About
Why I Created Boulder in the Stream
My life has revolved around water - rivers, tides, currents; noticing how shaped we are by things barely within our control.
Across my career - in the corporate sphere, in family business, in periods of growth and difficult change - I often found myself wishing for, needing, something I couldn’t quite name at the time: a space where I could think and explore without pressure; a conversation that slowed the rush long enough for clarity to surface; someone who would listen without an agenda.
That kind of mentoring wasn’t available to me. So I built the thing I needed.

It began with a simple belief: we don’t struggle because we lack intelligence or drive. We struggle because the pace of modern working life leaves no room to understand what’s really shaping our decisions.

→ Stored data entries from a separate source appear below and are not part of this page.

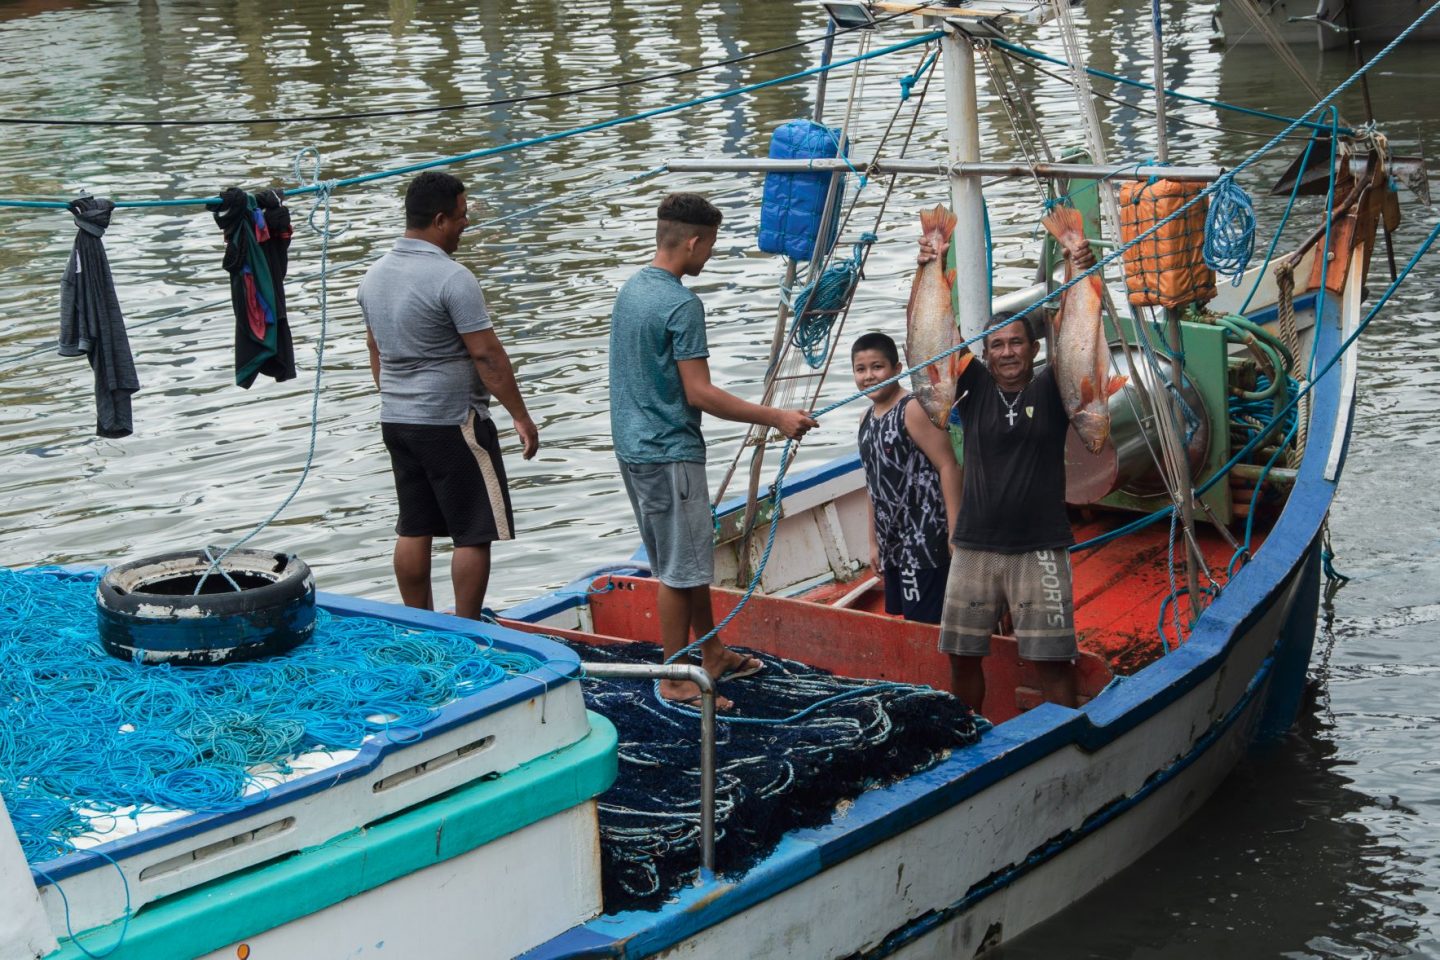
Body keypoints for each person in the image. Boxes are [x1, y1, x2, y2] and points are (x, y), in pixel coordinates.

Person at [609, 193, 818, 708]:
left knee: (689, 561)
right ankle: (676, 677)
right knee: (680, 571)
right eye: (712, 245)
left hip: (633, 448)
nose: (710, 255)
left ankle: (713, 651)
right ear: (695, 241)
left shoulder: (632, 290)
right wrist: (777, 418)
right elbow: (699, 393)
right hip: (669, 452)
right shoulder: (682, 303)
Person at [358, 170, 540, 620]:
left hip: (397, 420)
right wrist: (520, 416)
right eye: (460, 217)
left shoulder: (373, 277)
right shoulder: (453, 278)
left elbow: (374, 348)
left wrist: (398, 397)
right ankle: (466, 625)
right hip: (452, 421)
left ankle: (419, 624)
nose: (464, 225)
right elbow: (488, 357)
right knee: (474, 531)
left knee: (414, 525)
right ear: (439, 220)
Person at [918, 245, 1079, 710]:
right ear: (985, 355)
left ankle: (1063, 739)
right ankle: (968, 734)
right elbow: (935, 340)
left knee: (1052, 661)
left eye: (1016, 342)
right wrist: (930, 263)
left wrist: (1079, 265)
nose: (1007, 352)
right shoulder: (972, 388)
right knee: (962, 657)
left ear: (1034, 348)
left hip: (1040, 547)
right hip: (975, 547)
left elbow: (1079, 334)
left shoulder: (1055, 387)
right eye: (997, 345)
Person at [851, 332, 962, 624]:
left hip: (924, 539)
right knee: (907, 619)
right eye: (861, 370)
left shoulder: (912, 408)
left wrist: (955, 530)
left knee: (926, 622)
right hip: (893, 542)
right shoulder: (865, 418)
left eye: (877, 367)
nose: (869, 376)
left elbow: (948, 465)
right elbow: (873, 483)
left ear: (897, 369)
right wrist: (873, 542)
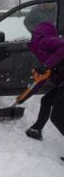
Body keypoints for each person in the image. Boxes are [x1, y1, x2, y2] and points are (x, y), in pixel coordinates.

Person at [25, 22, 64, 154]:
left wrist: (47, 65)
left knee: (57, 117)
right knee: (46, 100)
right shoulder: (42, 48)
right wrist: (23, 97)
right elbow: (41, 79)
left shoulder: (44, 42)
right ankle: (36, 129)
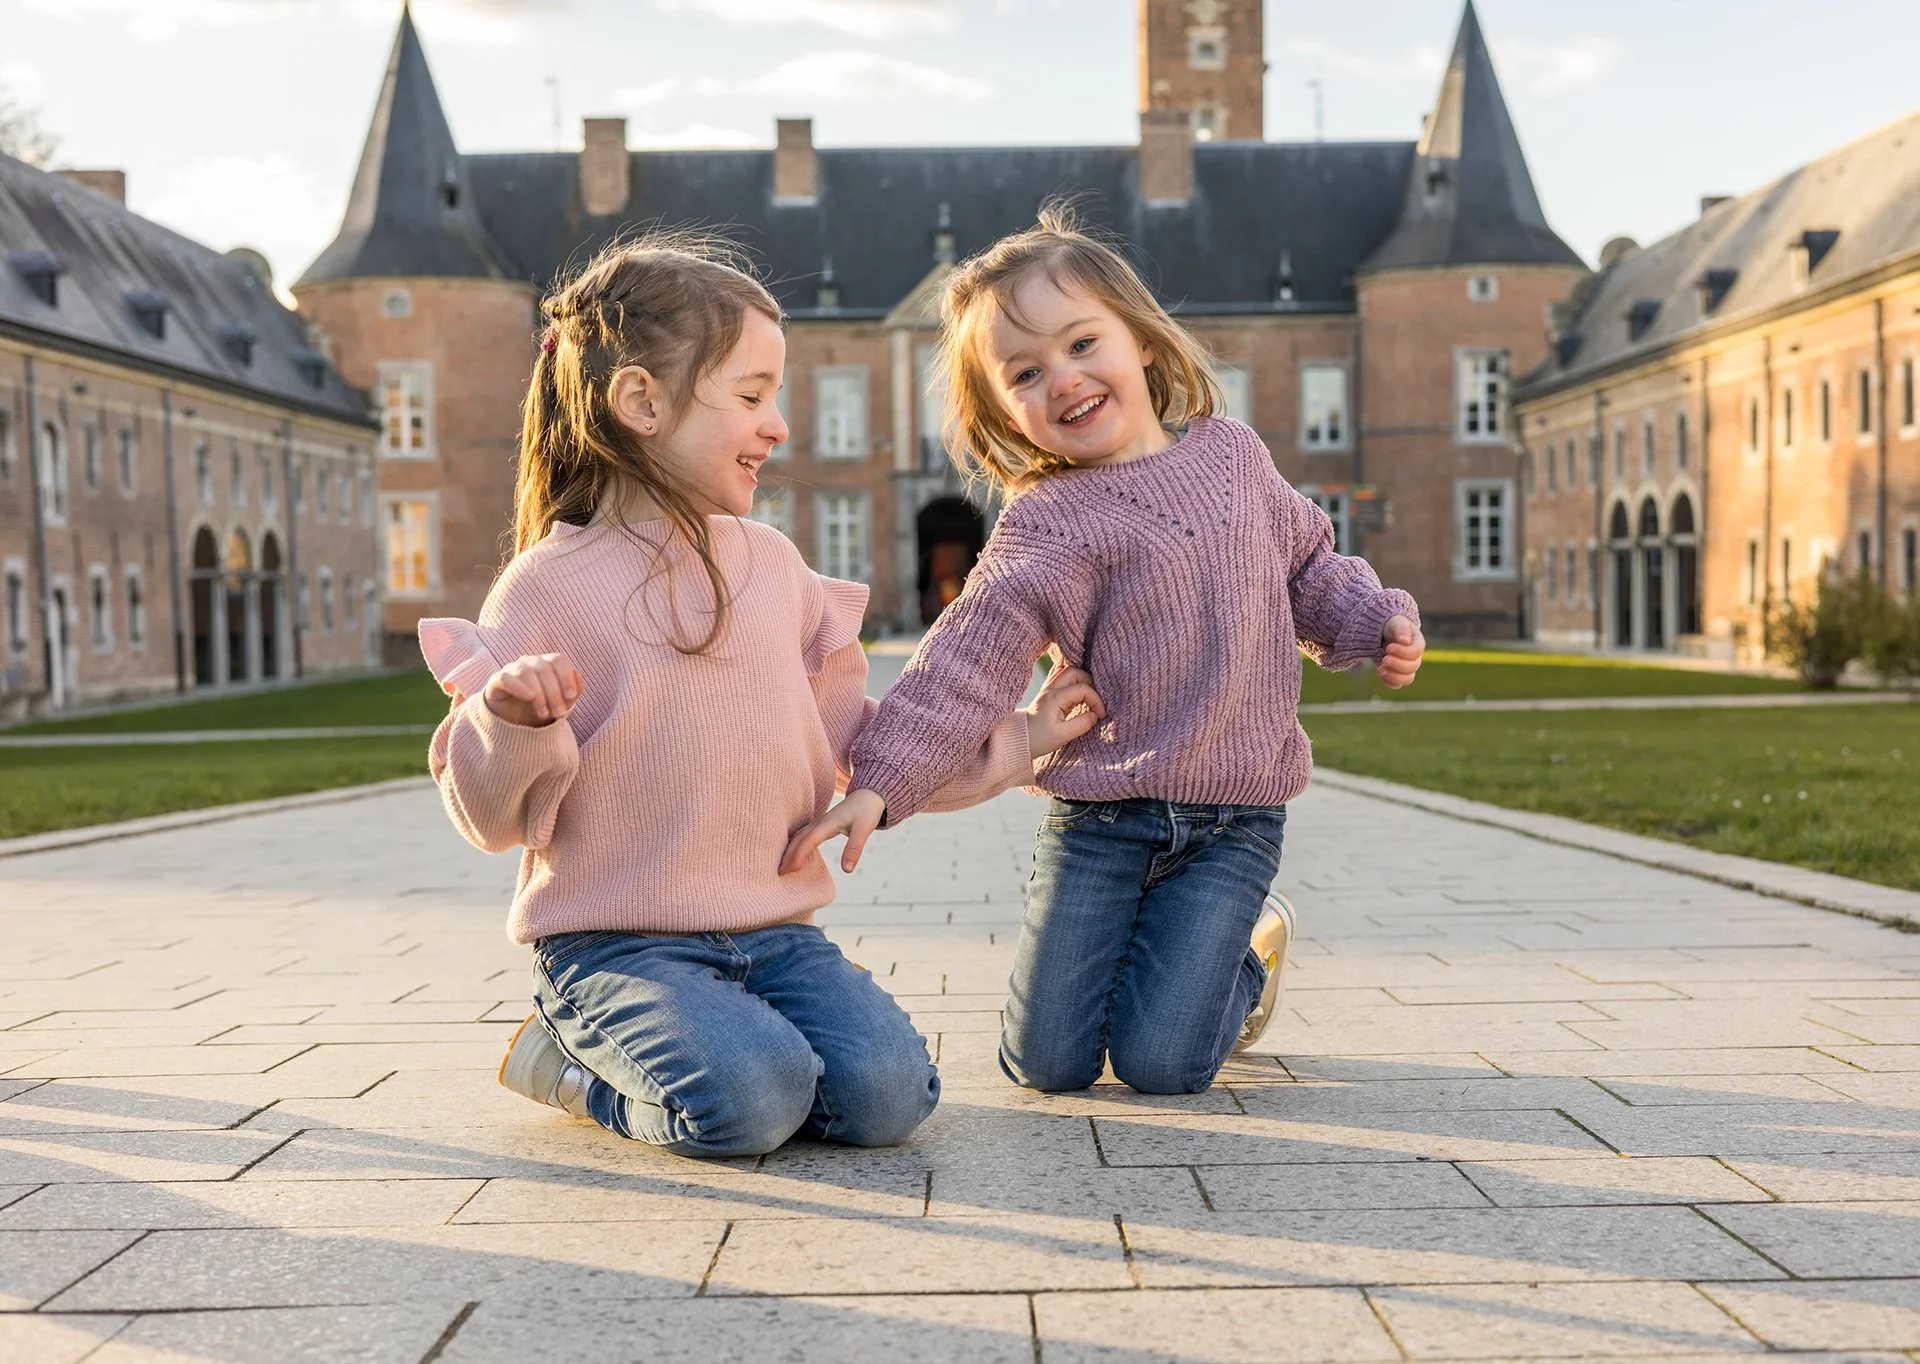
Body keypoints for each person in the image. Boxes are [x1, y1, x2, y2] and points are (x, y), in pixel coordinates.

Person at [418, 233, 1104, 1157]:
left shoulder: (776, 571)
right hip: (618, 947)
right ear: (641, 403)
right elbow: (494, 821)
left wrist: (1022, 740)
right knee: (747, 1104)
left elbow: (867, 747)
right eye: (750, 397)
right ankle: (571, 1062)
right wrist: (509, 722)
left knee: (891, 1097)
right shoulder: (545, 588)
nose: (777, 424)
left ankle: (738, 1044)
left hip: (773, 938)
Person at [783, 205, 1424, 1095]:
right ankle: (1165, 974)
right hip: (1100, 821)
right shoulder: (1042, 521)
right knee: (1046, 1065)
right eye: (1027, 372)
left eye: (1084, 344)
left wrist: (1374, 623)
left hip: (1232, 821)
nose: (1065, 379)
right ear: (1002, 410)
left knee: (1164, 1066)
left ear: (1145, 343)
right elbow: (965, 663)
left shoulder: (1235, 458)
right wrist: (879, 784)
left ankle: (1241, 963)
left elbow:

I wanted to create the space I never had - a place to examine patterns, questions, blind spots, hopes, doubts, and the quieter truths that rarely make it into everyday conversation. Neither therapy nor consultancy; just a grounded, candid partnership that helps us see ourselves and our situations more clearly.
How I Work
My approach is shaped by:
- Years inside organisations where the spoken issue was rarely the real issue
- Seeing how unseen pressures shape choices more than strategy ever does
- A belief that the right question at the right moment can shift everything
I don’t offer formulas or recycled advice. I offer presence, perspective and the kind of inquiry that reveals what’s been influencing you all along.
Why the Stream?
The metaphor is honest. We all exist within fast waters. But every stream has boulders - solid points that hold their place, change the flow and create calmer water in their wake.
Mentoring gives you that same grounding: moments to stand still, see clearly, and choose what shapes you rather than be worn down by the factors around you.
What You Can Expect
Thoughtful challenge
Quiet honesty
Conversations that respect both your reality and your potential.
A partner who understands how difficult - and how freeing - real clarity can be.
If This Resonates?
You don’t need perfectly formed goals. Just the sense that something important needs attention. That’s where we begin the work.